On the other hand, they look for Indian ‘peace-lovers’ who are willing to totally eschew their Hindu faith, call themselves atheists, distance themselves from the Indian Nation itself, and bind themselves with some abstract values of humanism, constitutionalism, secularism, Marxism without the context of their applicability for the nation, people.
These Indians/Hindus accept the Pakistanis despite their Muslim chauvinism all in the name of secularism, whereas the Muslims only promise support for reform in Islam, for moderation.
And the Indians think both of them are meeting half-way. Now that is a joke.
I, (along with Raza and Tilsim among others) have been misunderstood so far by every one (including Hayyer Sahib) when we talk about an Indian engagement with Pakistan. No one is asking for a peace summit with the GOP or a meeting with the ISI etc. Such talks are bound to fail even if there were the best of intentions on both sides because the necessary mind set is not there among the ordinary people who have learnt to reflexively consider the ‘other’ as an enemy.
Indians consider Pakistan as the enemy not reflexively but because of a history of attacks, facts on the ground. Pakistanis consider Indians as the enemy because of establishment propaganda from childhood – very effective propaganda, especially as it is built on fears, rumors, hate of the Kufr and hardly any truth.

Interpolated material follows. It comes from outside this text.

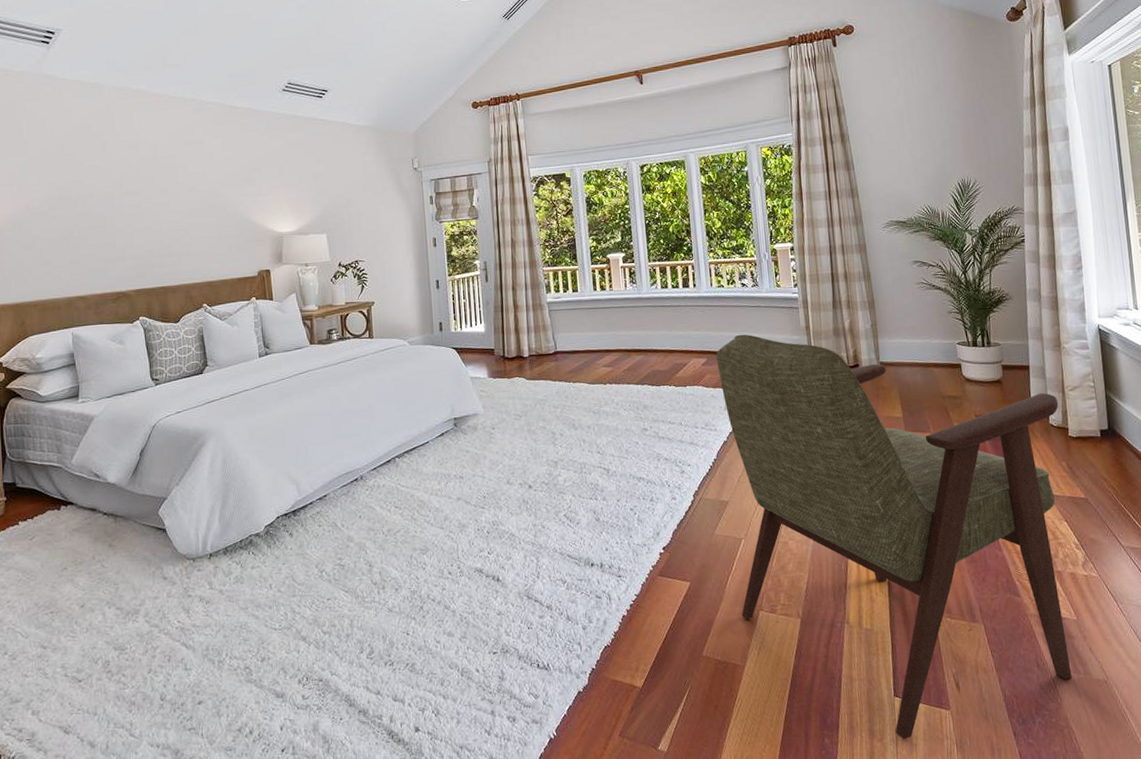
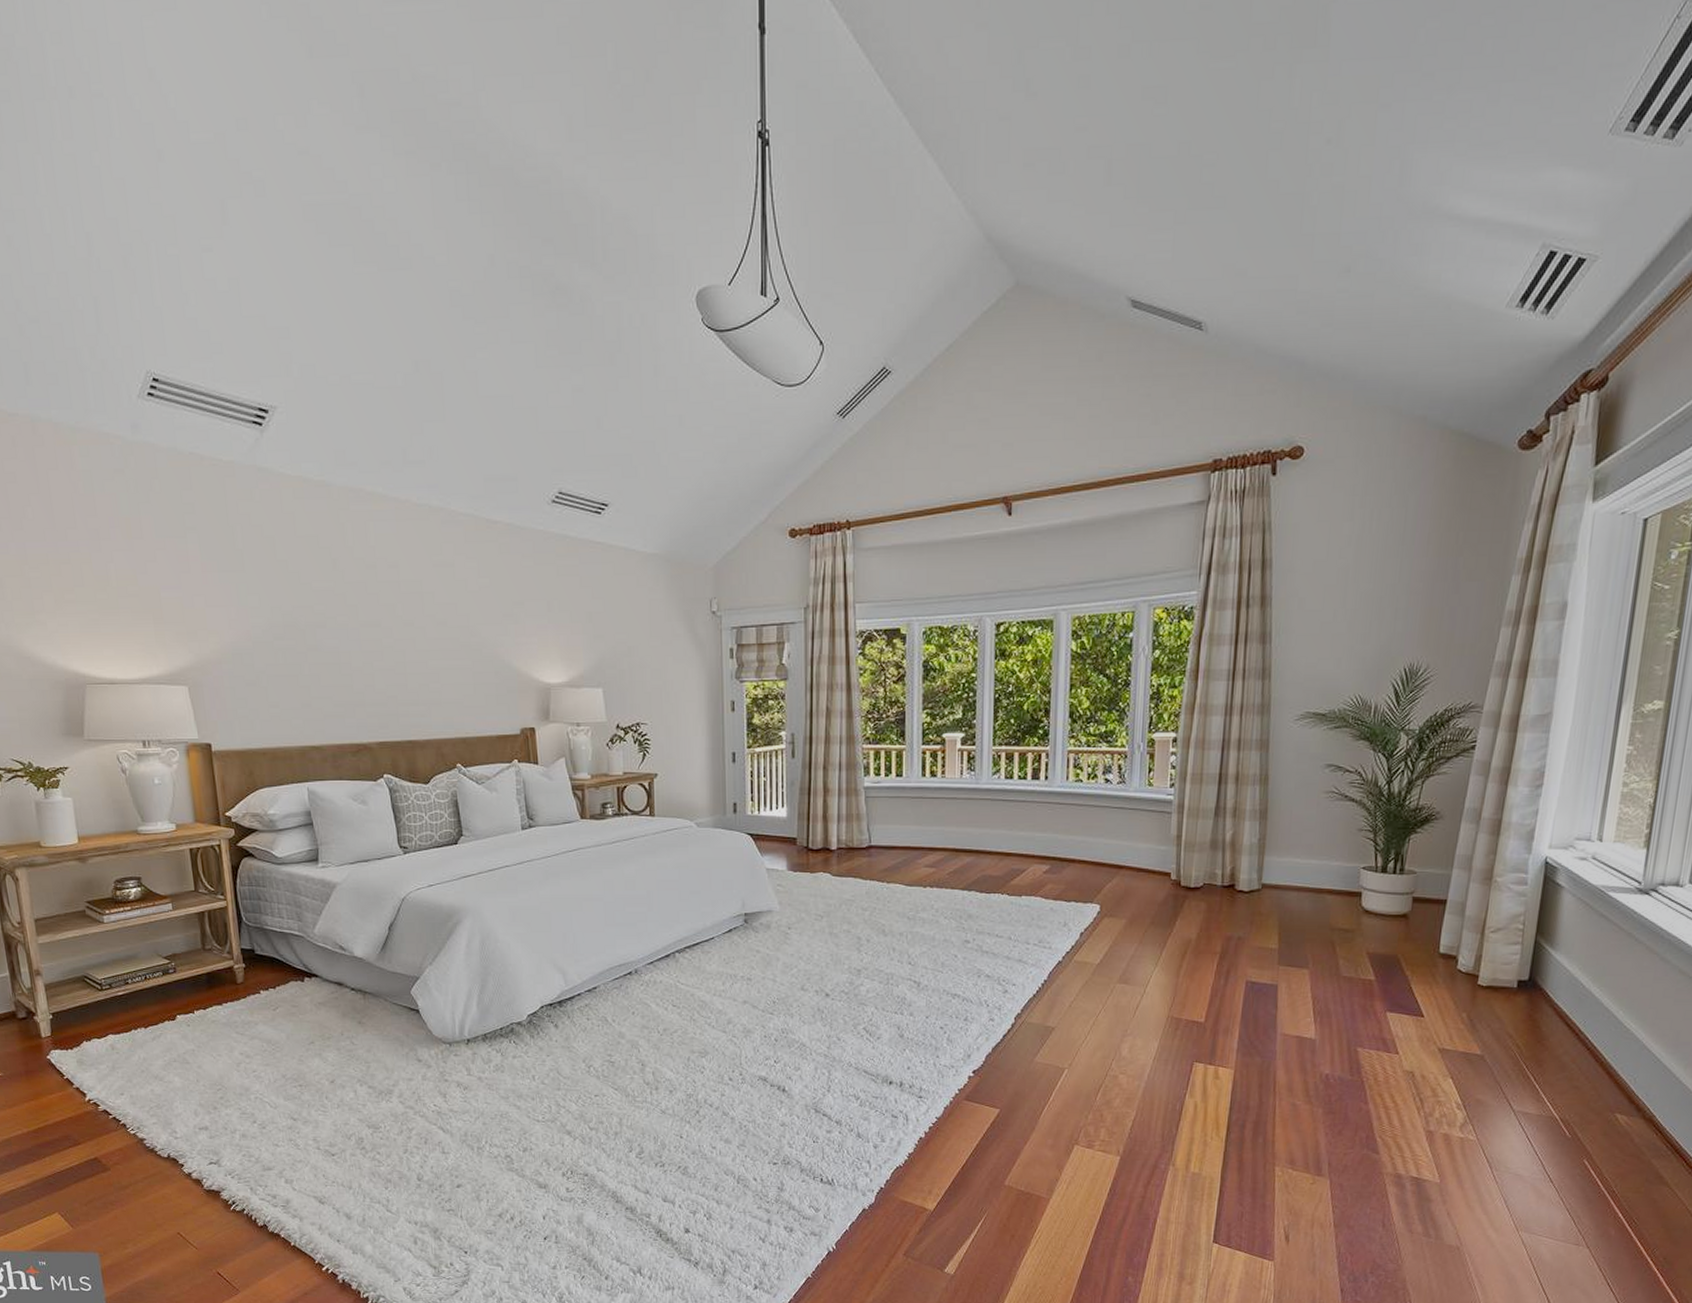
armchair: present [716,334,1072,740] -> none [1053,839,1474,1286]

There is no need to consider them as equivalent.
While media and business contacts among such people can not deliver Kashmir or bring Mumbai attackers to justice,
It almost sounds as if one is equating the righteousness of finding justice for Mumbai Attacks and delivering Kashmir to the Pakistanis on a platter.
it can, if initiated and sustained over time, help each to see the other side as something more than a single dimension caricature that neatly fits in a stereotype of the ‘enemy’.

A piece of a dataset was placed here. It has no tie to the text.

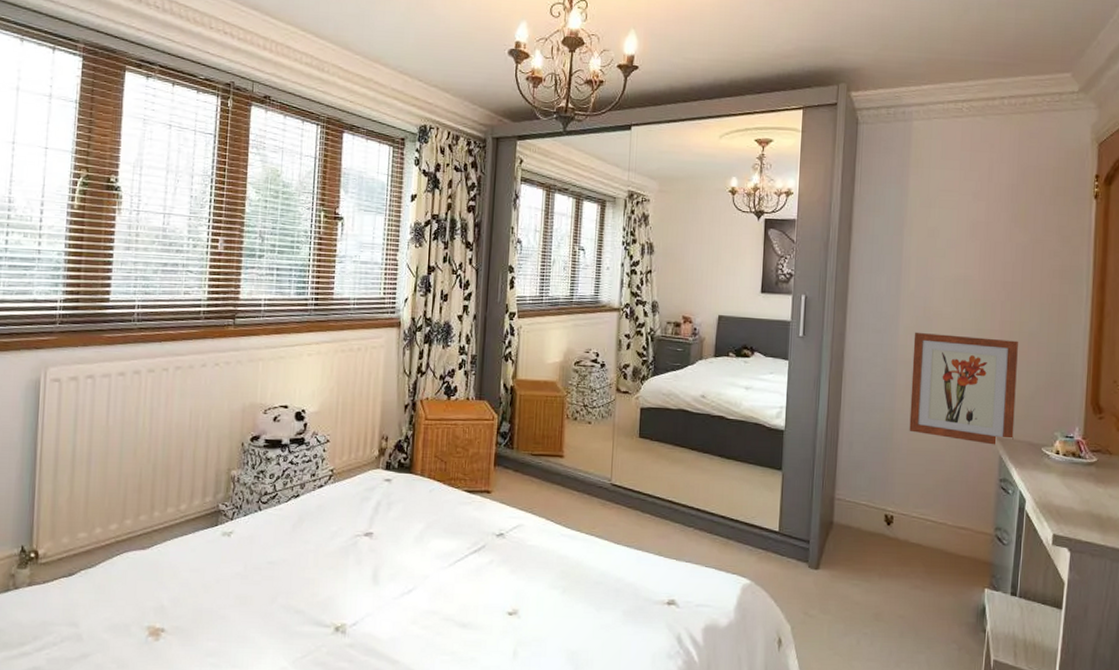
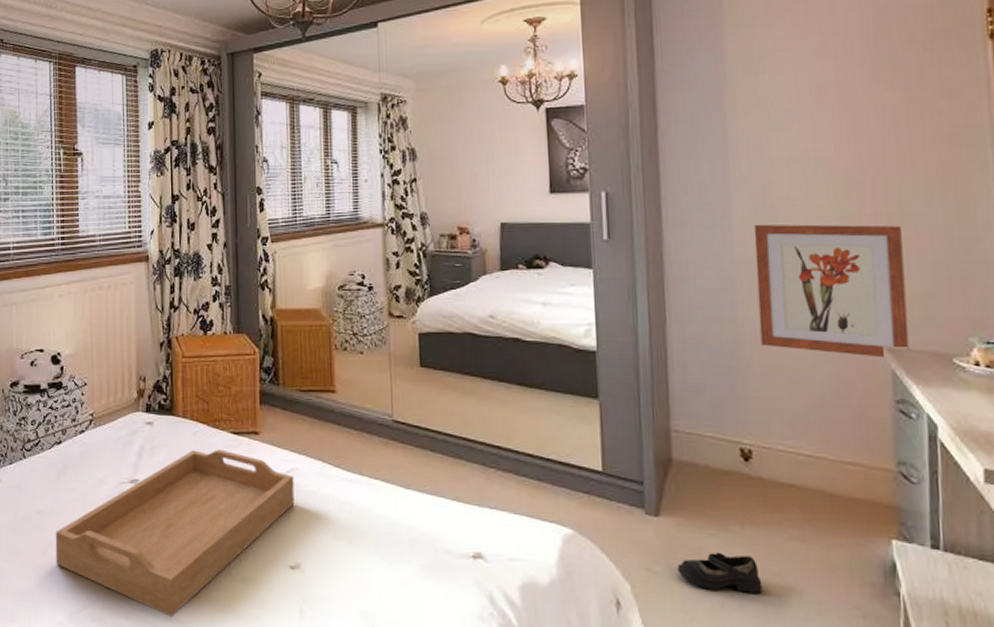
serving tray: none [284,506,519,661] -> present [55,449,295,618]
shoe: none [828,598,890,632] -> present [677,552,763,594]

For the Indian, the ‘enemy’ in Pakistan is based on historical facts, Mumbai 26/11 just being the latest of such facts. When the ‘enemy’ is as such very real, is it of any interest to know that in Pakistan there is also ‘qawwali’ and ‘mujra’?
On the other hand, in Pakistan, the ‘enemy’ in India is based on institutional brain-washing. Many institutions in Pakistan, many vested interests in Pakistan are based on keeping the ‘enemy’ in India. The Pakistani liberals, I concede, may not wish this trend. However I think, this has a lot more to do with the predicament of their country, rather than some holistic sentiment.
So the single dimensional caricature of the other has a justification – for India it is to not allow distraction from reality; and for Pakistan it is to not allow a weakening of the institutions.
For example an Indian on the street must learn that a Pakistani is not only either a cricketer or a fiyadeen but can also be a journalist and a secular thinker like Rumi or even an uninteresting and uninterested clerk or a school teacher who is concerned with nothing more than everyday life.
I think the common man in India is generally aware of the diversity in any society, both in opinions and in professions.
The Pakistanis similarly must find out for themselves how few Indians know or care about the RSS or Varun Gandhi and how many of them have similar concerns about power shortages and rising food costs and honor killings.
Ah yes, .. they need the assurance that the Indians too are sharing Hell with them.
It is only after a prolonged period of such benign and ordinary but increasing contacts across the border, between media, business people etc, when we small town people start recognizing each other for what we are; can you intelligent and important people then start talking big words like ‘summits’ and ‘national priorities’.
Yes, wish you success!
PTH seems like an ideal watering hole for such contacts and Raza’s call one such call for more of these. That’s all!
Well then, don’t let anybody stop you!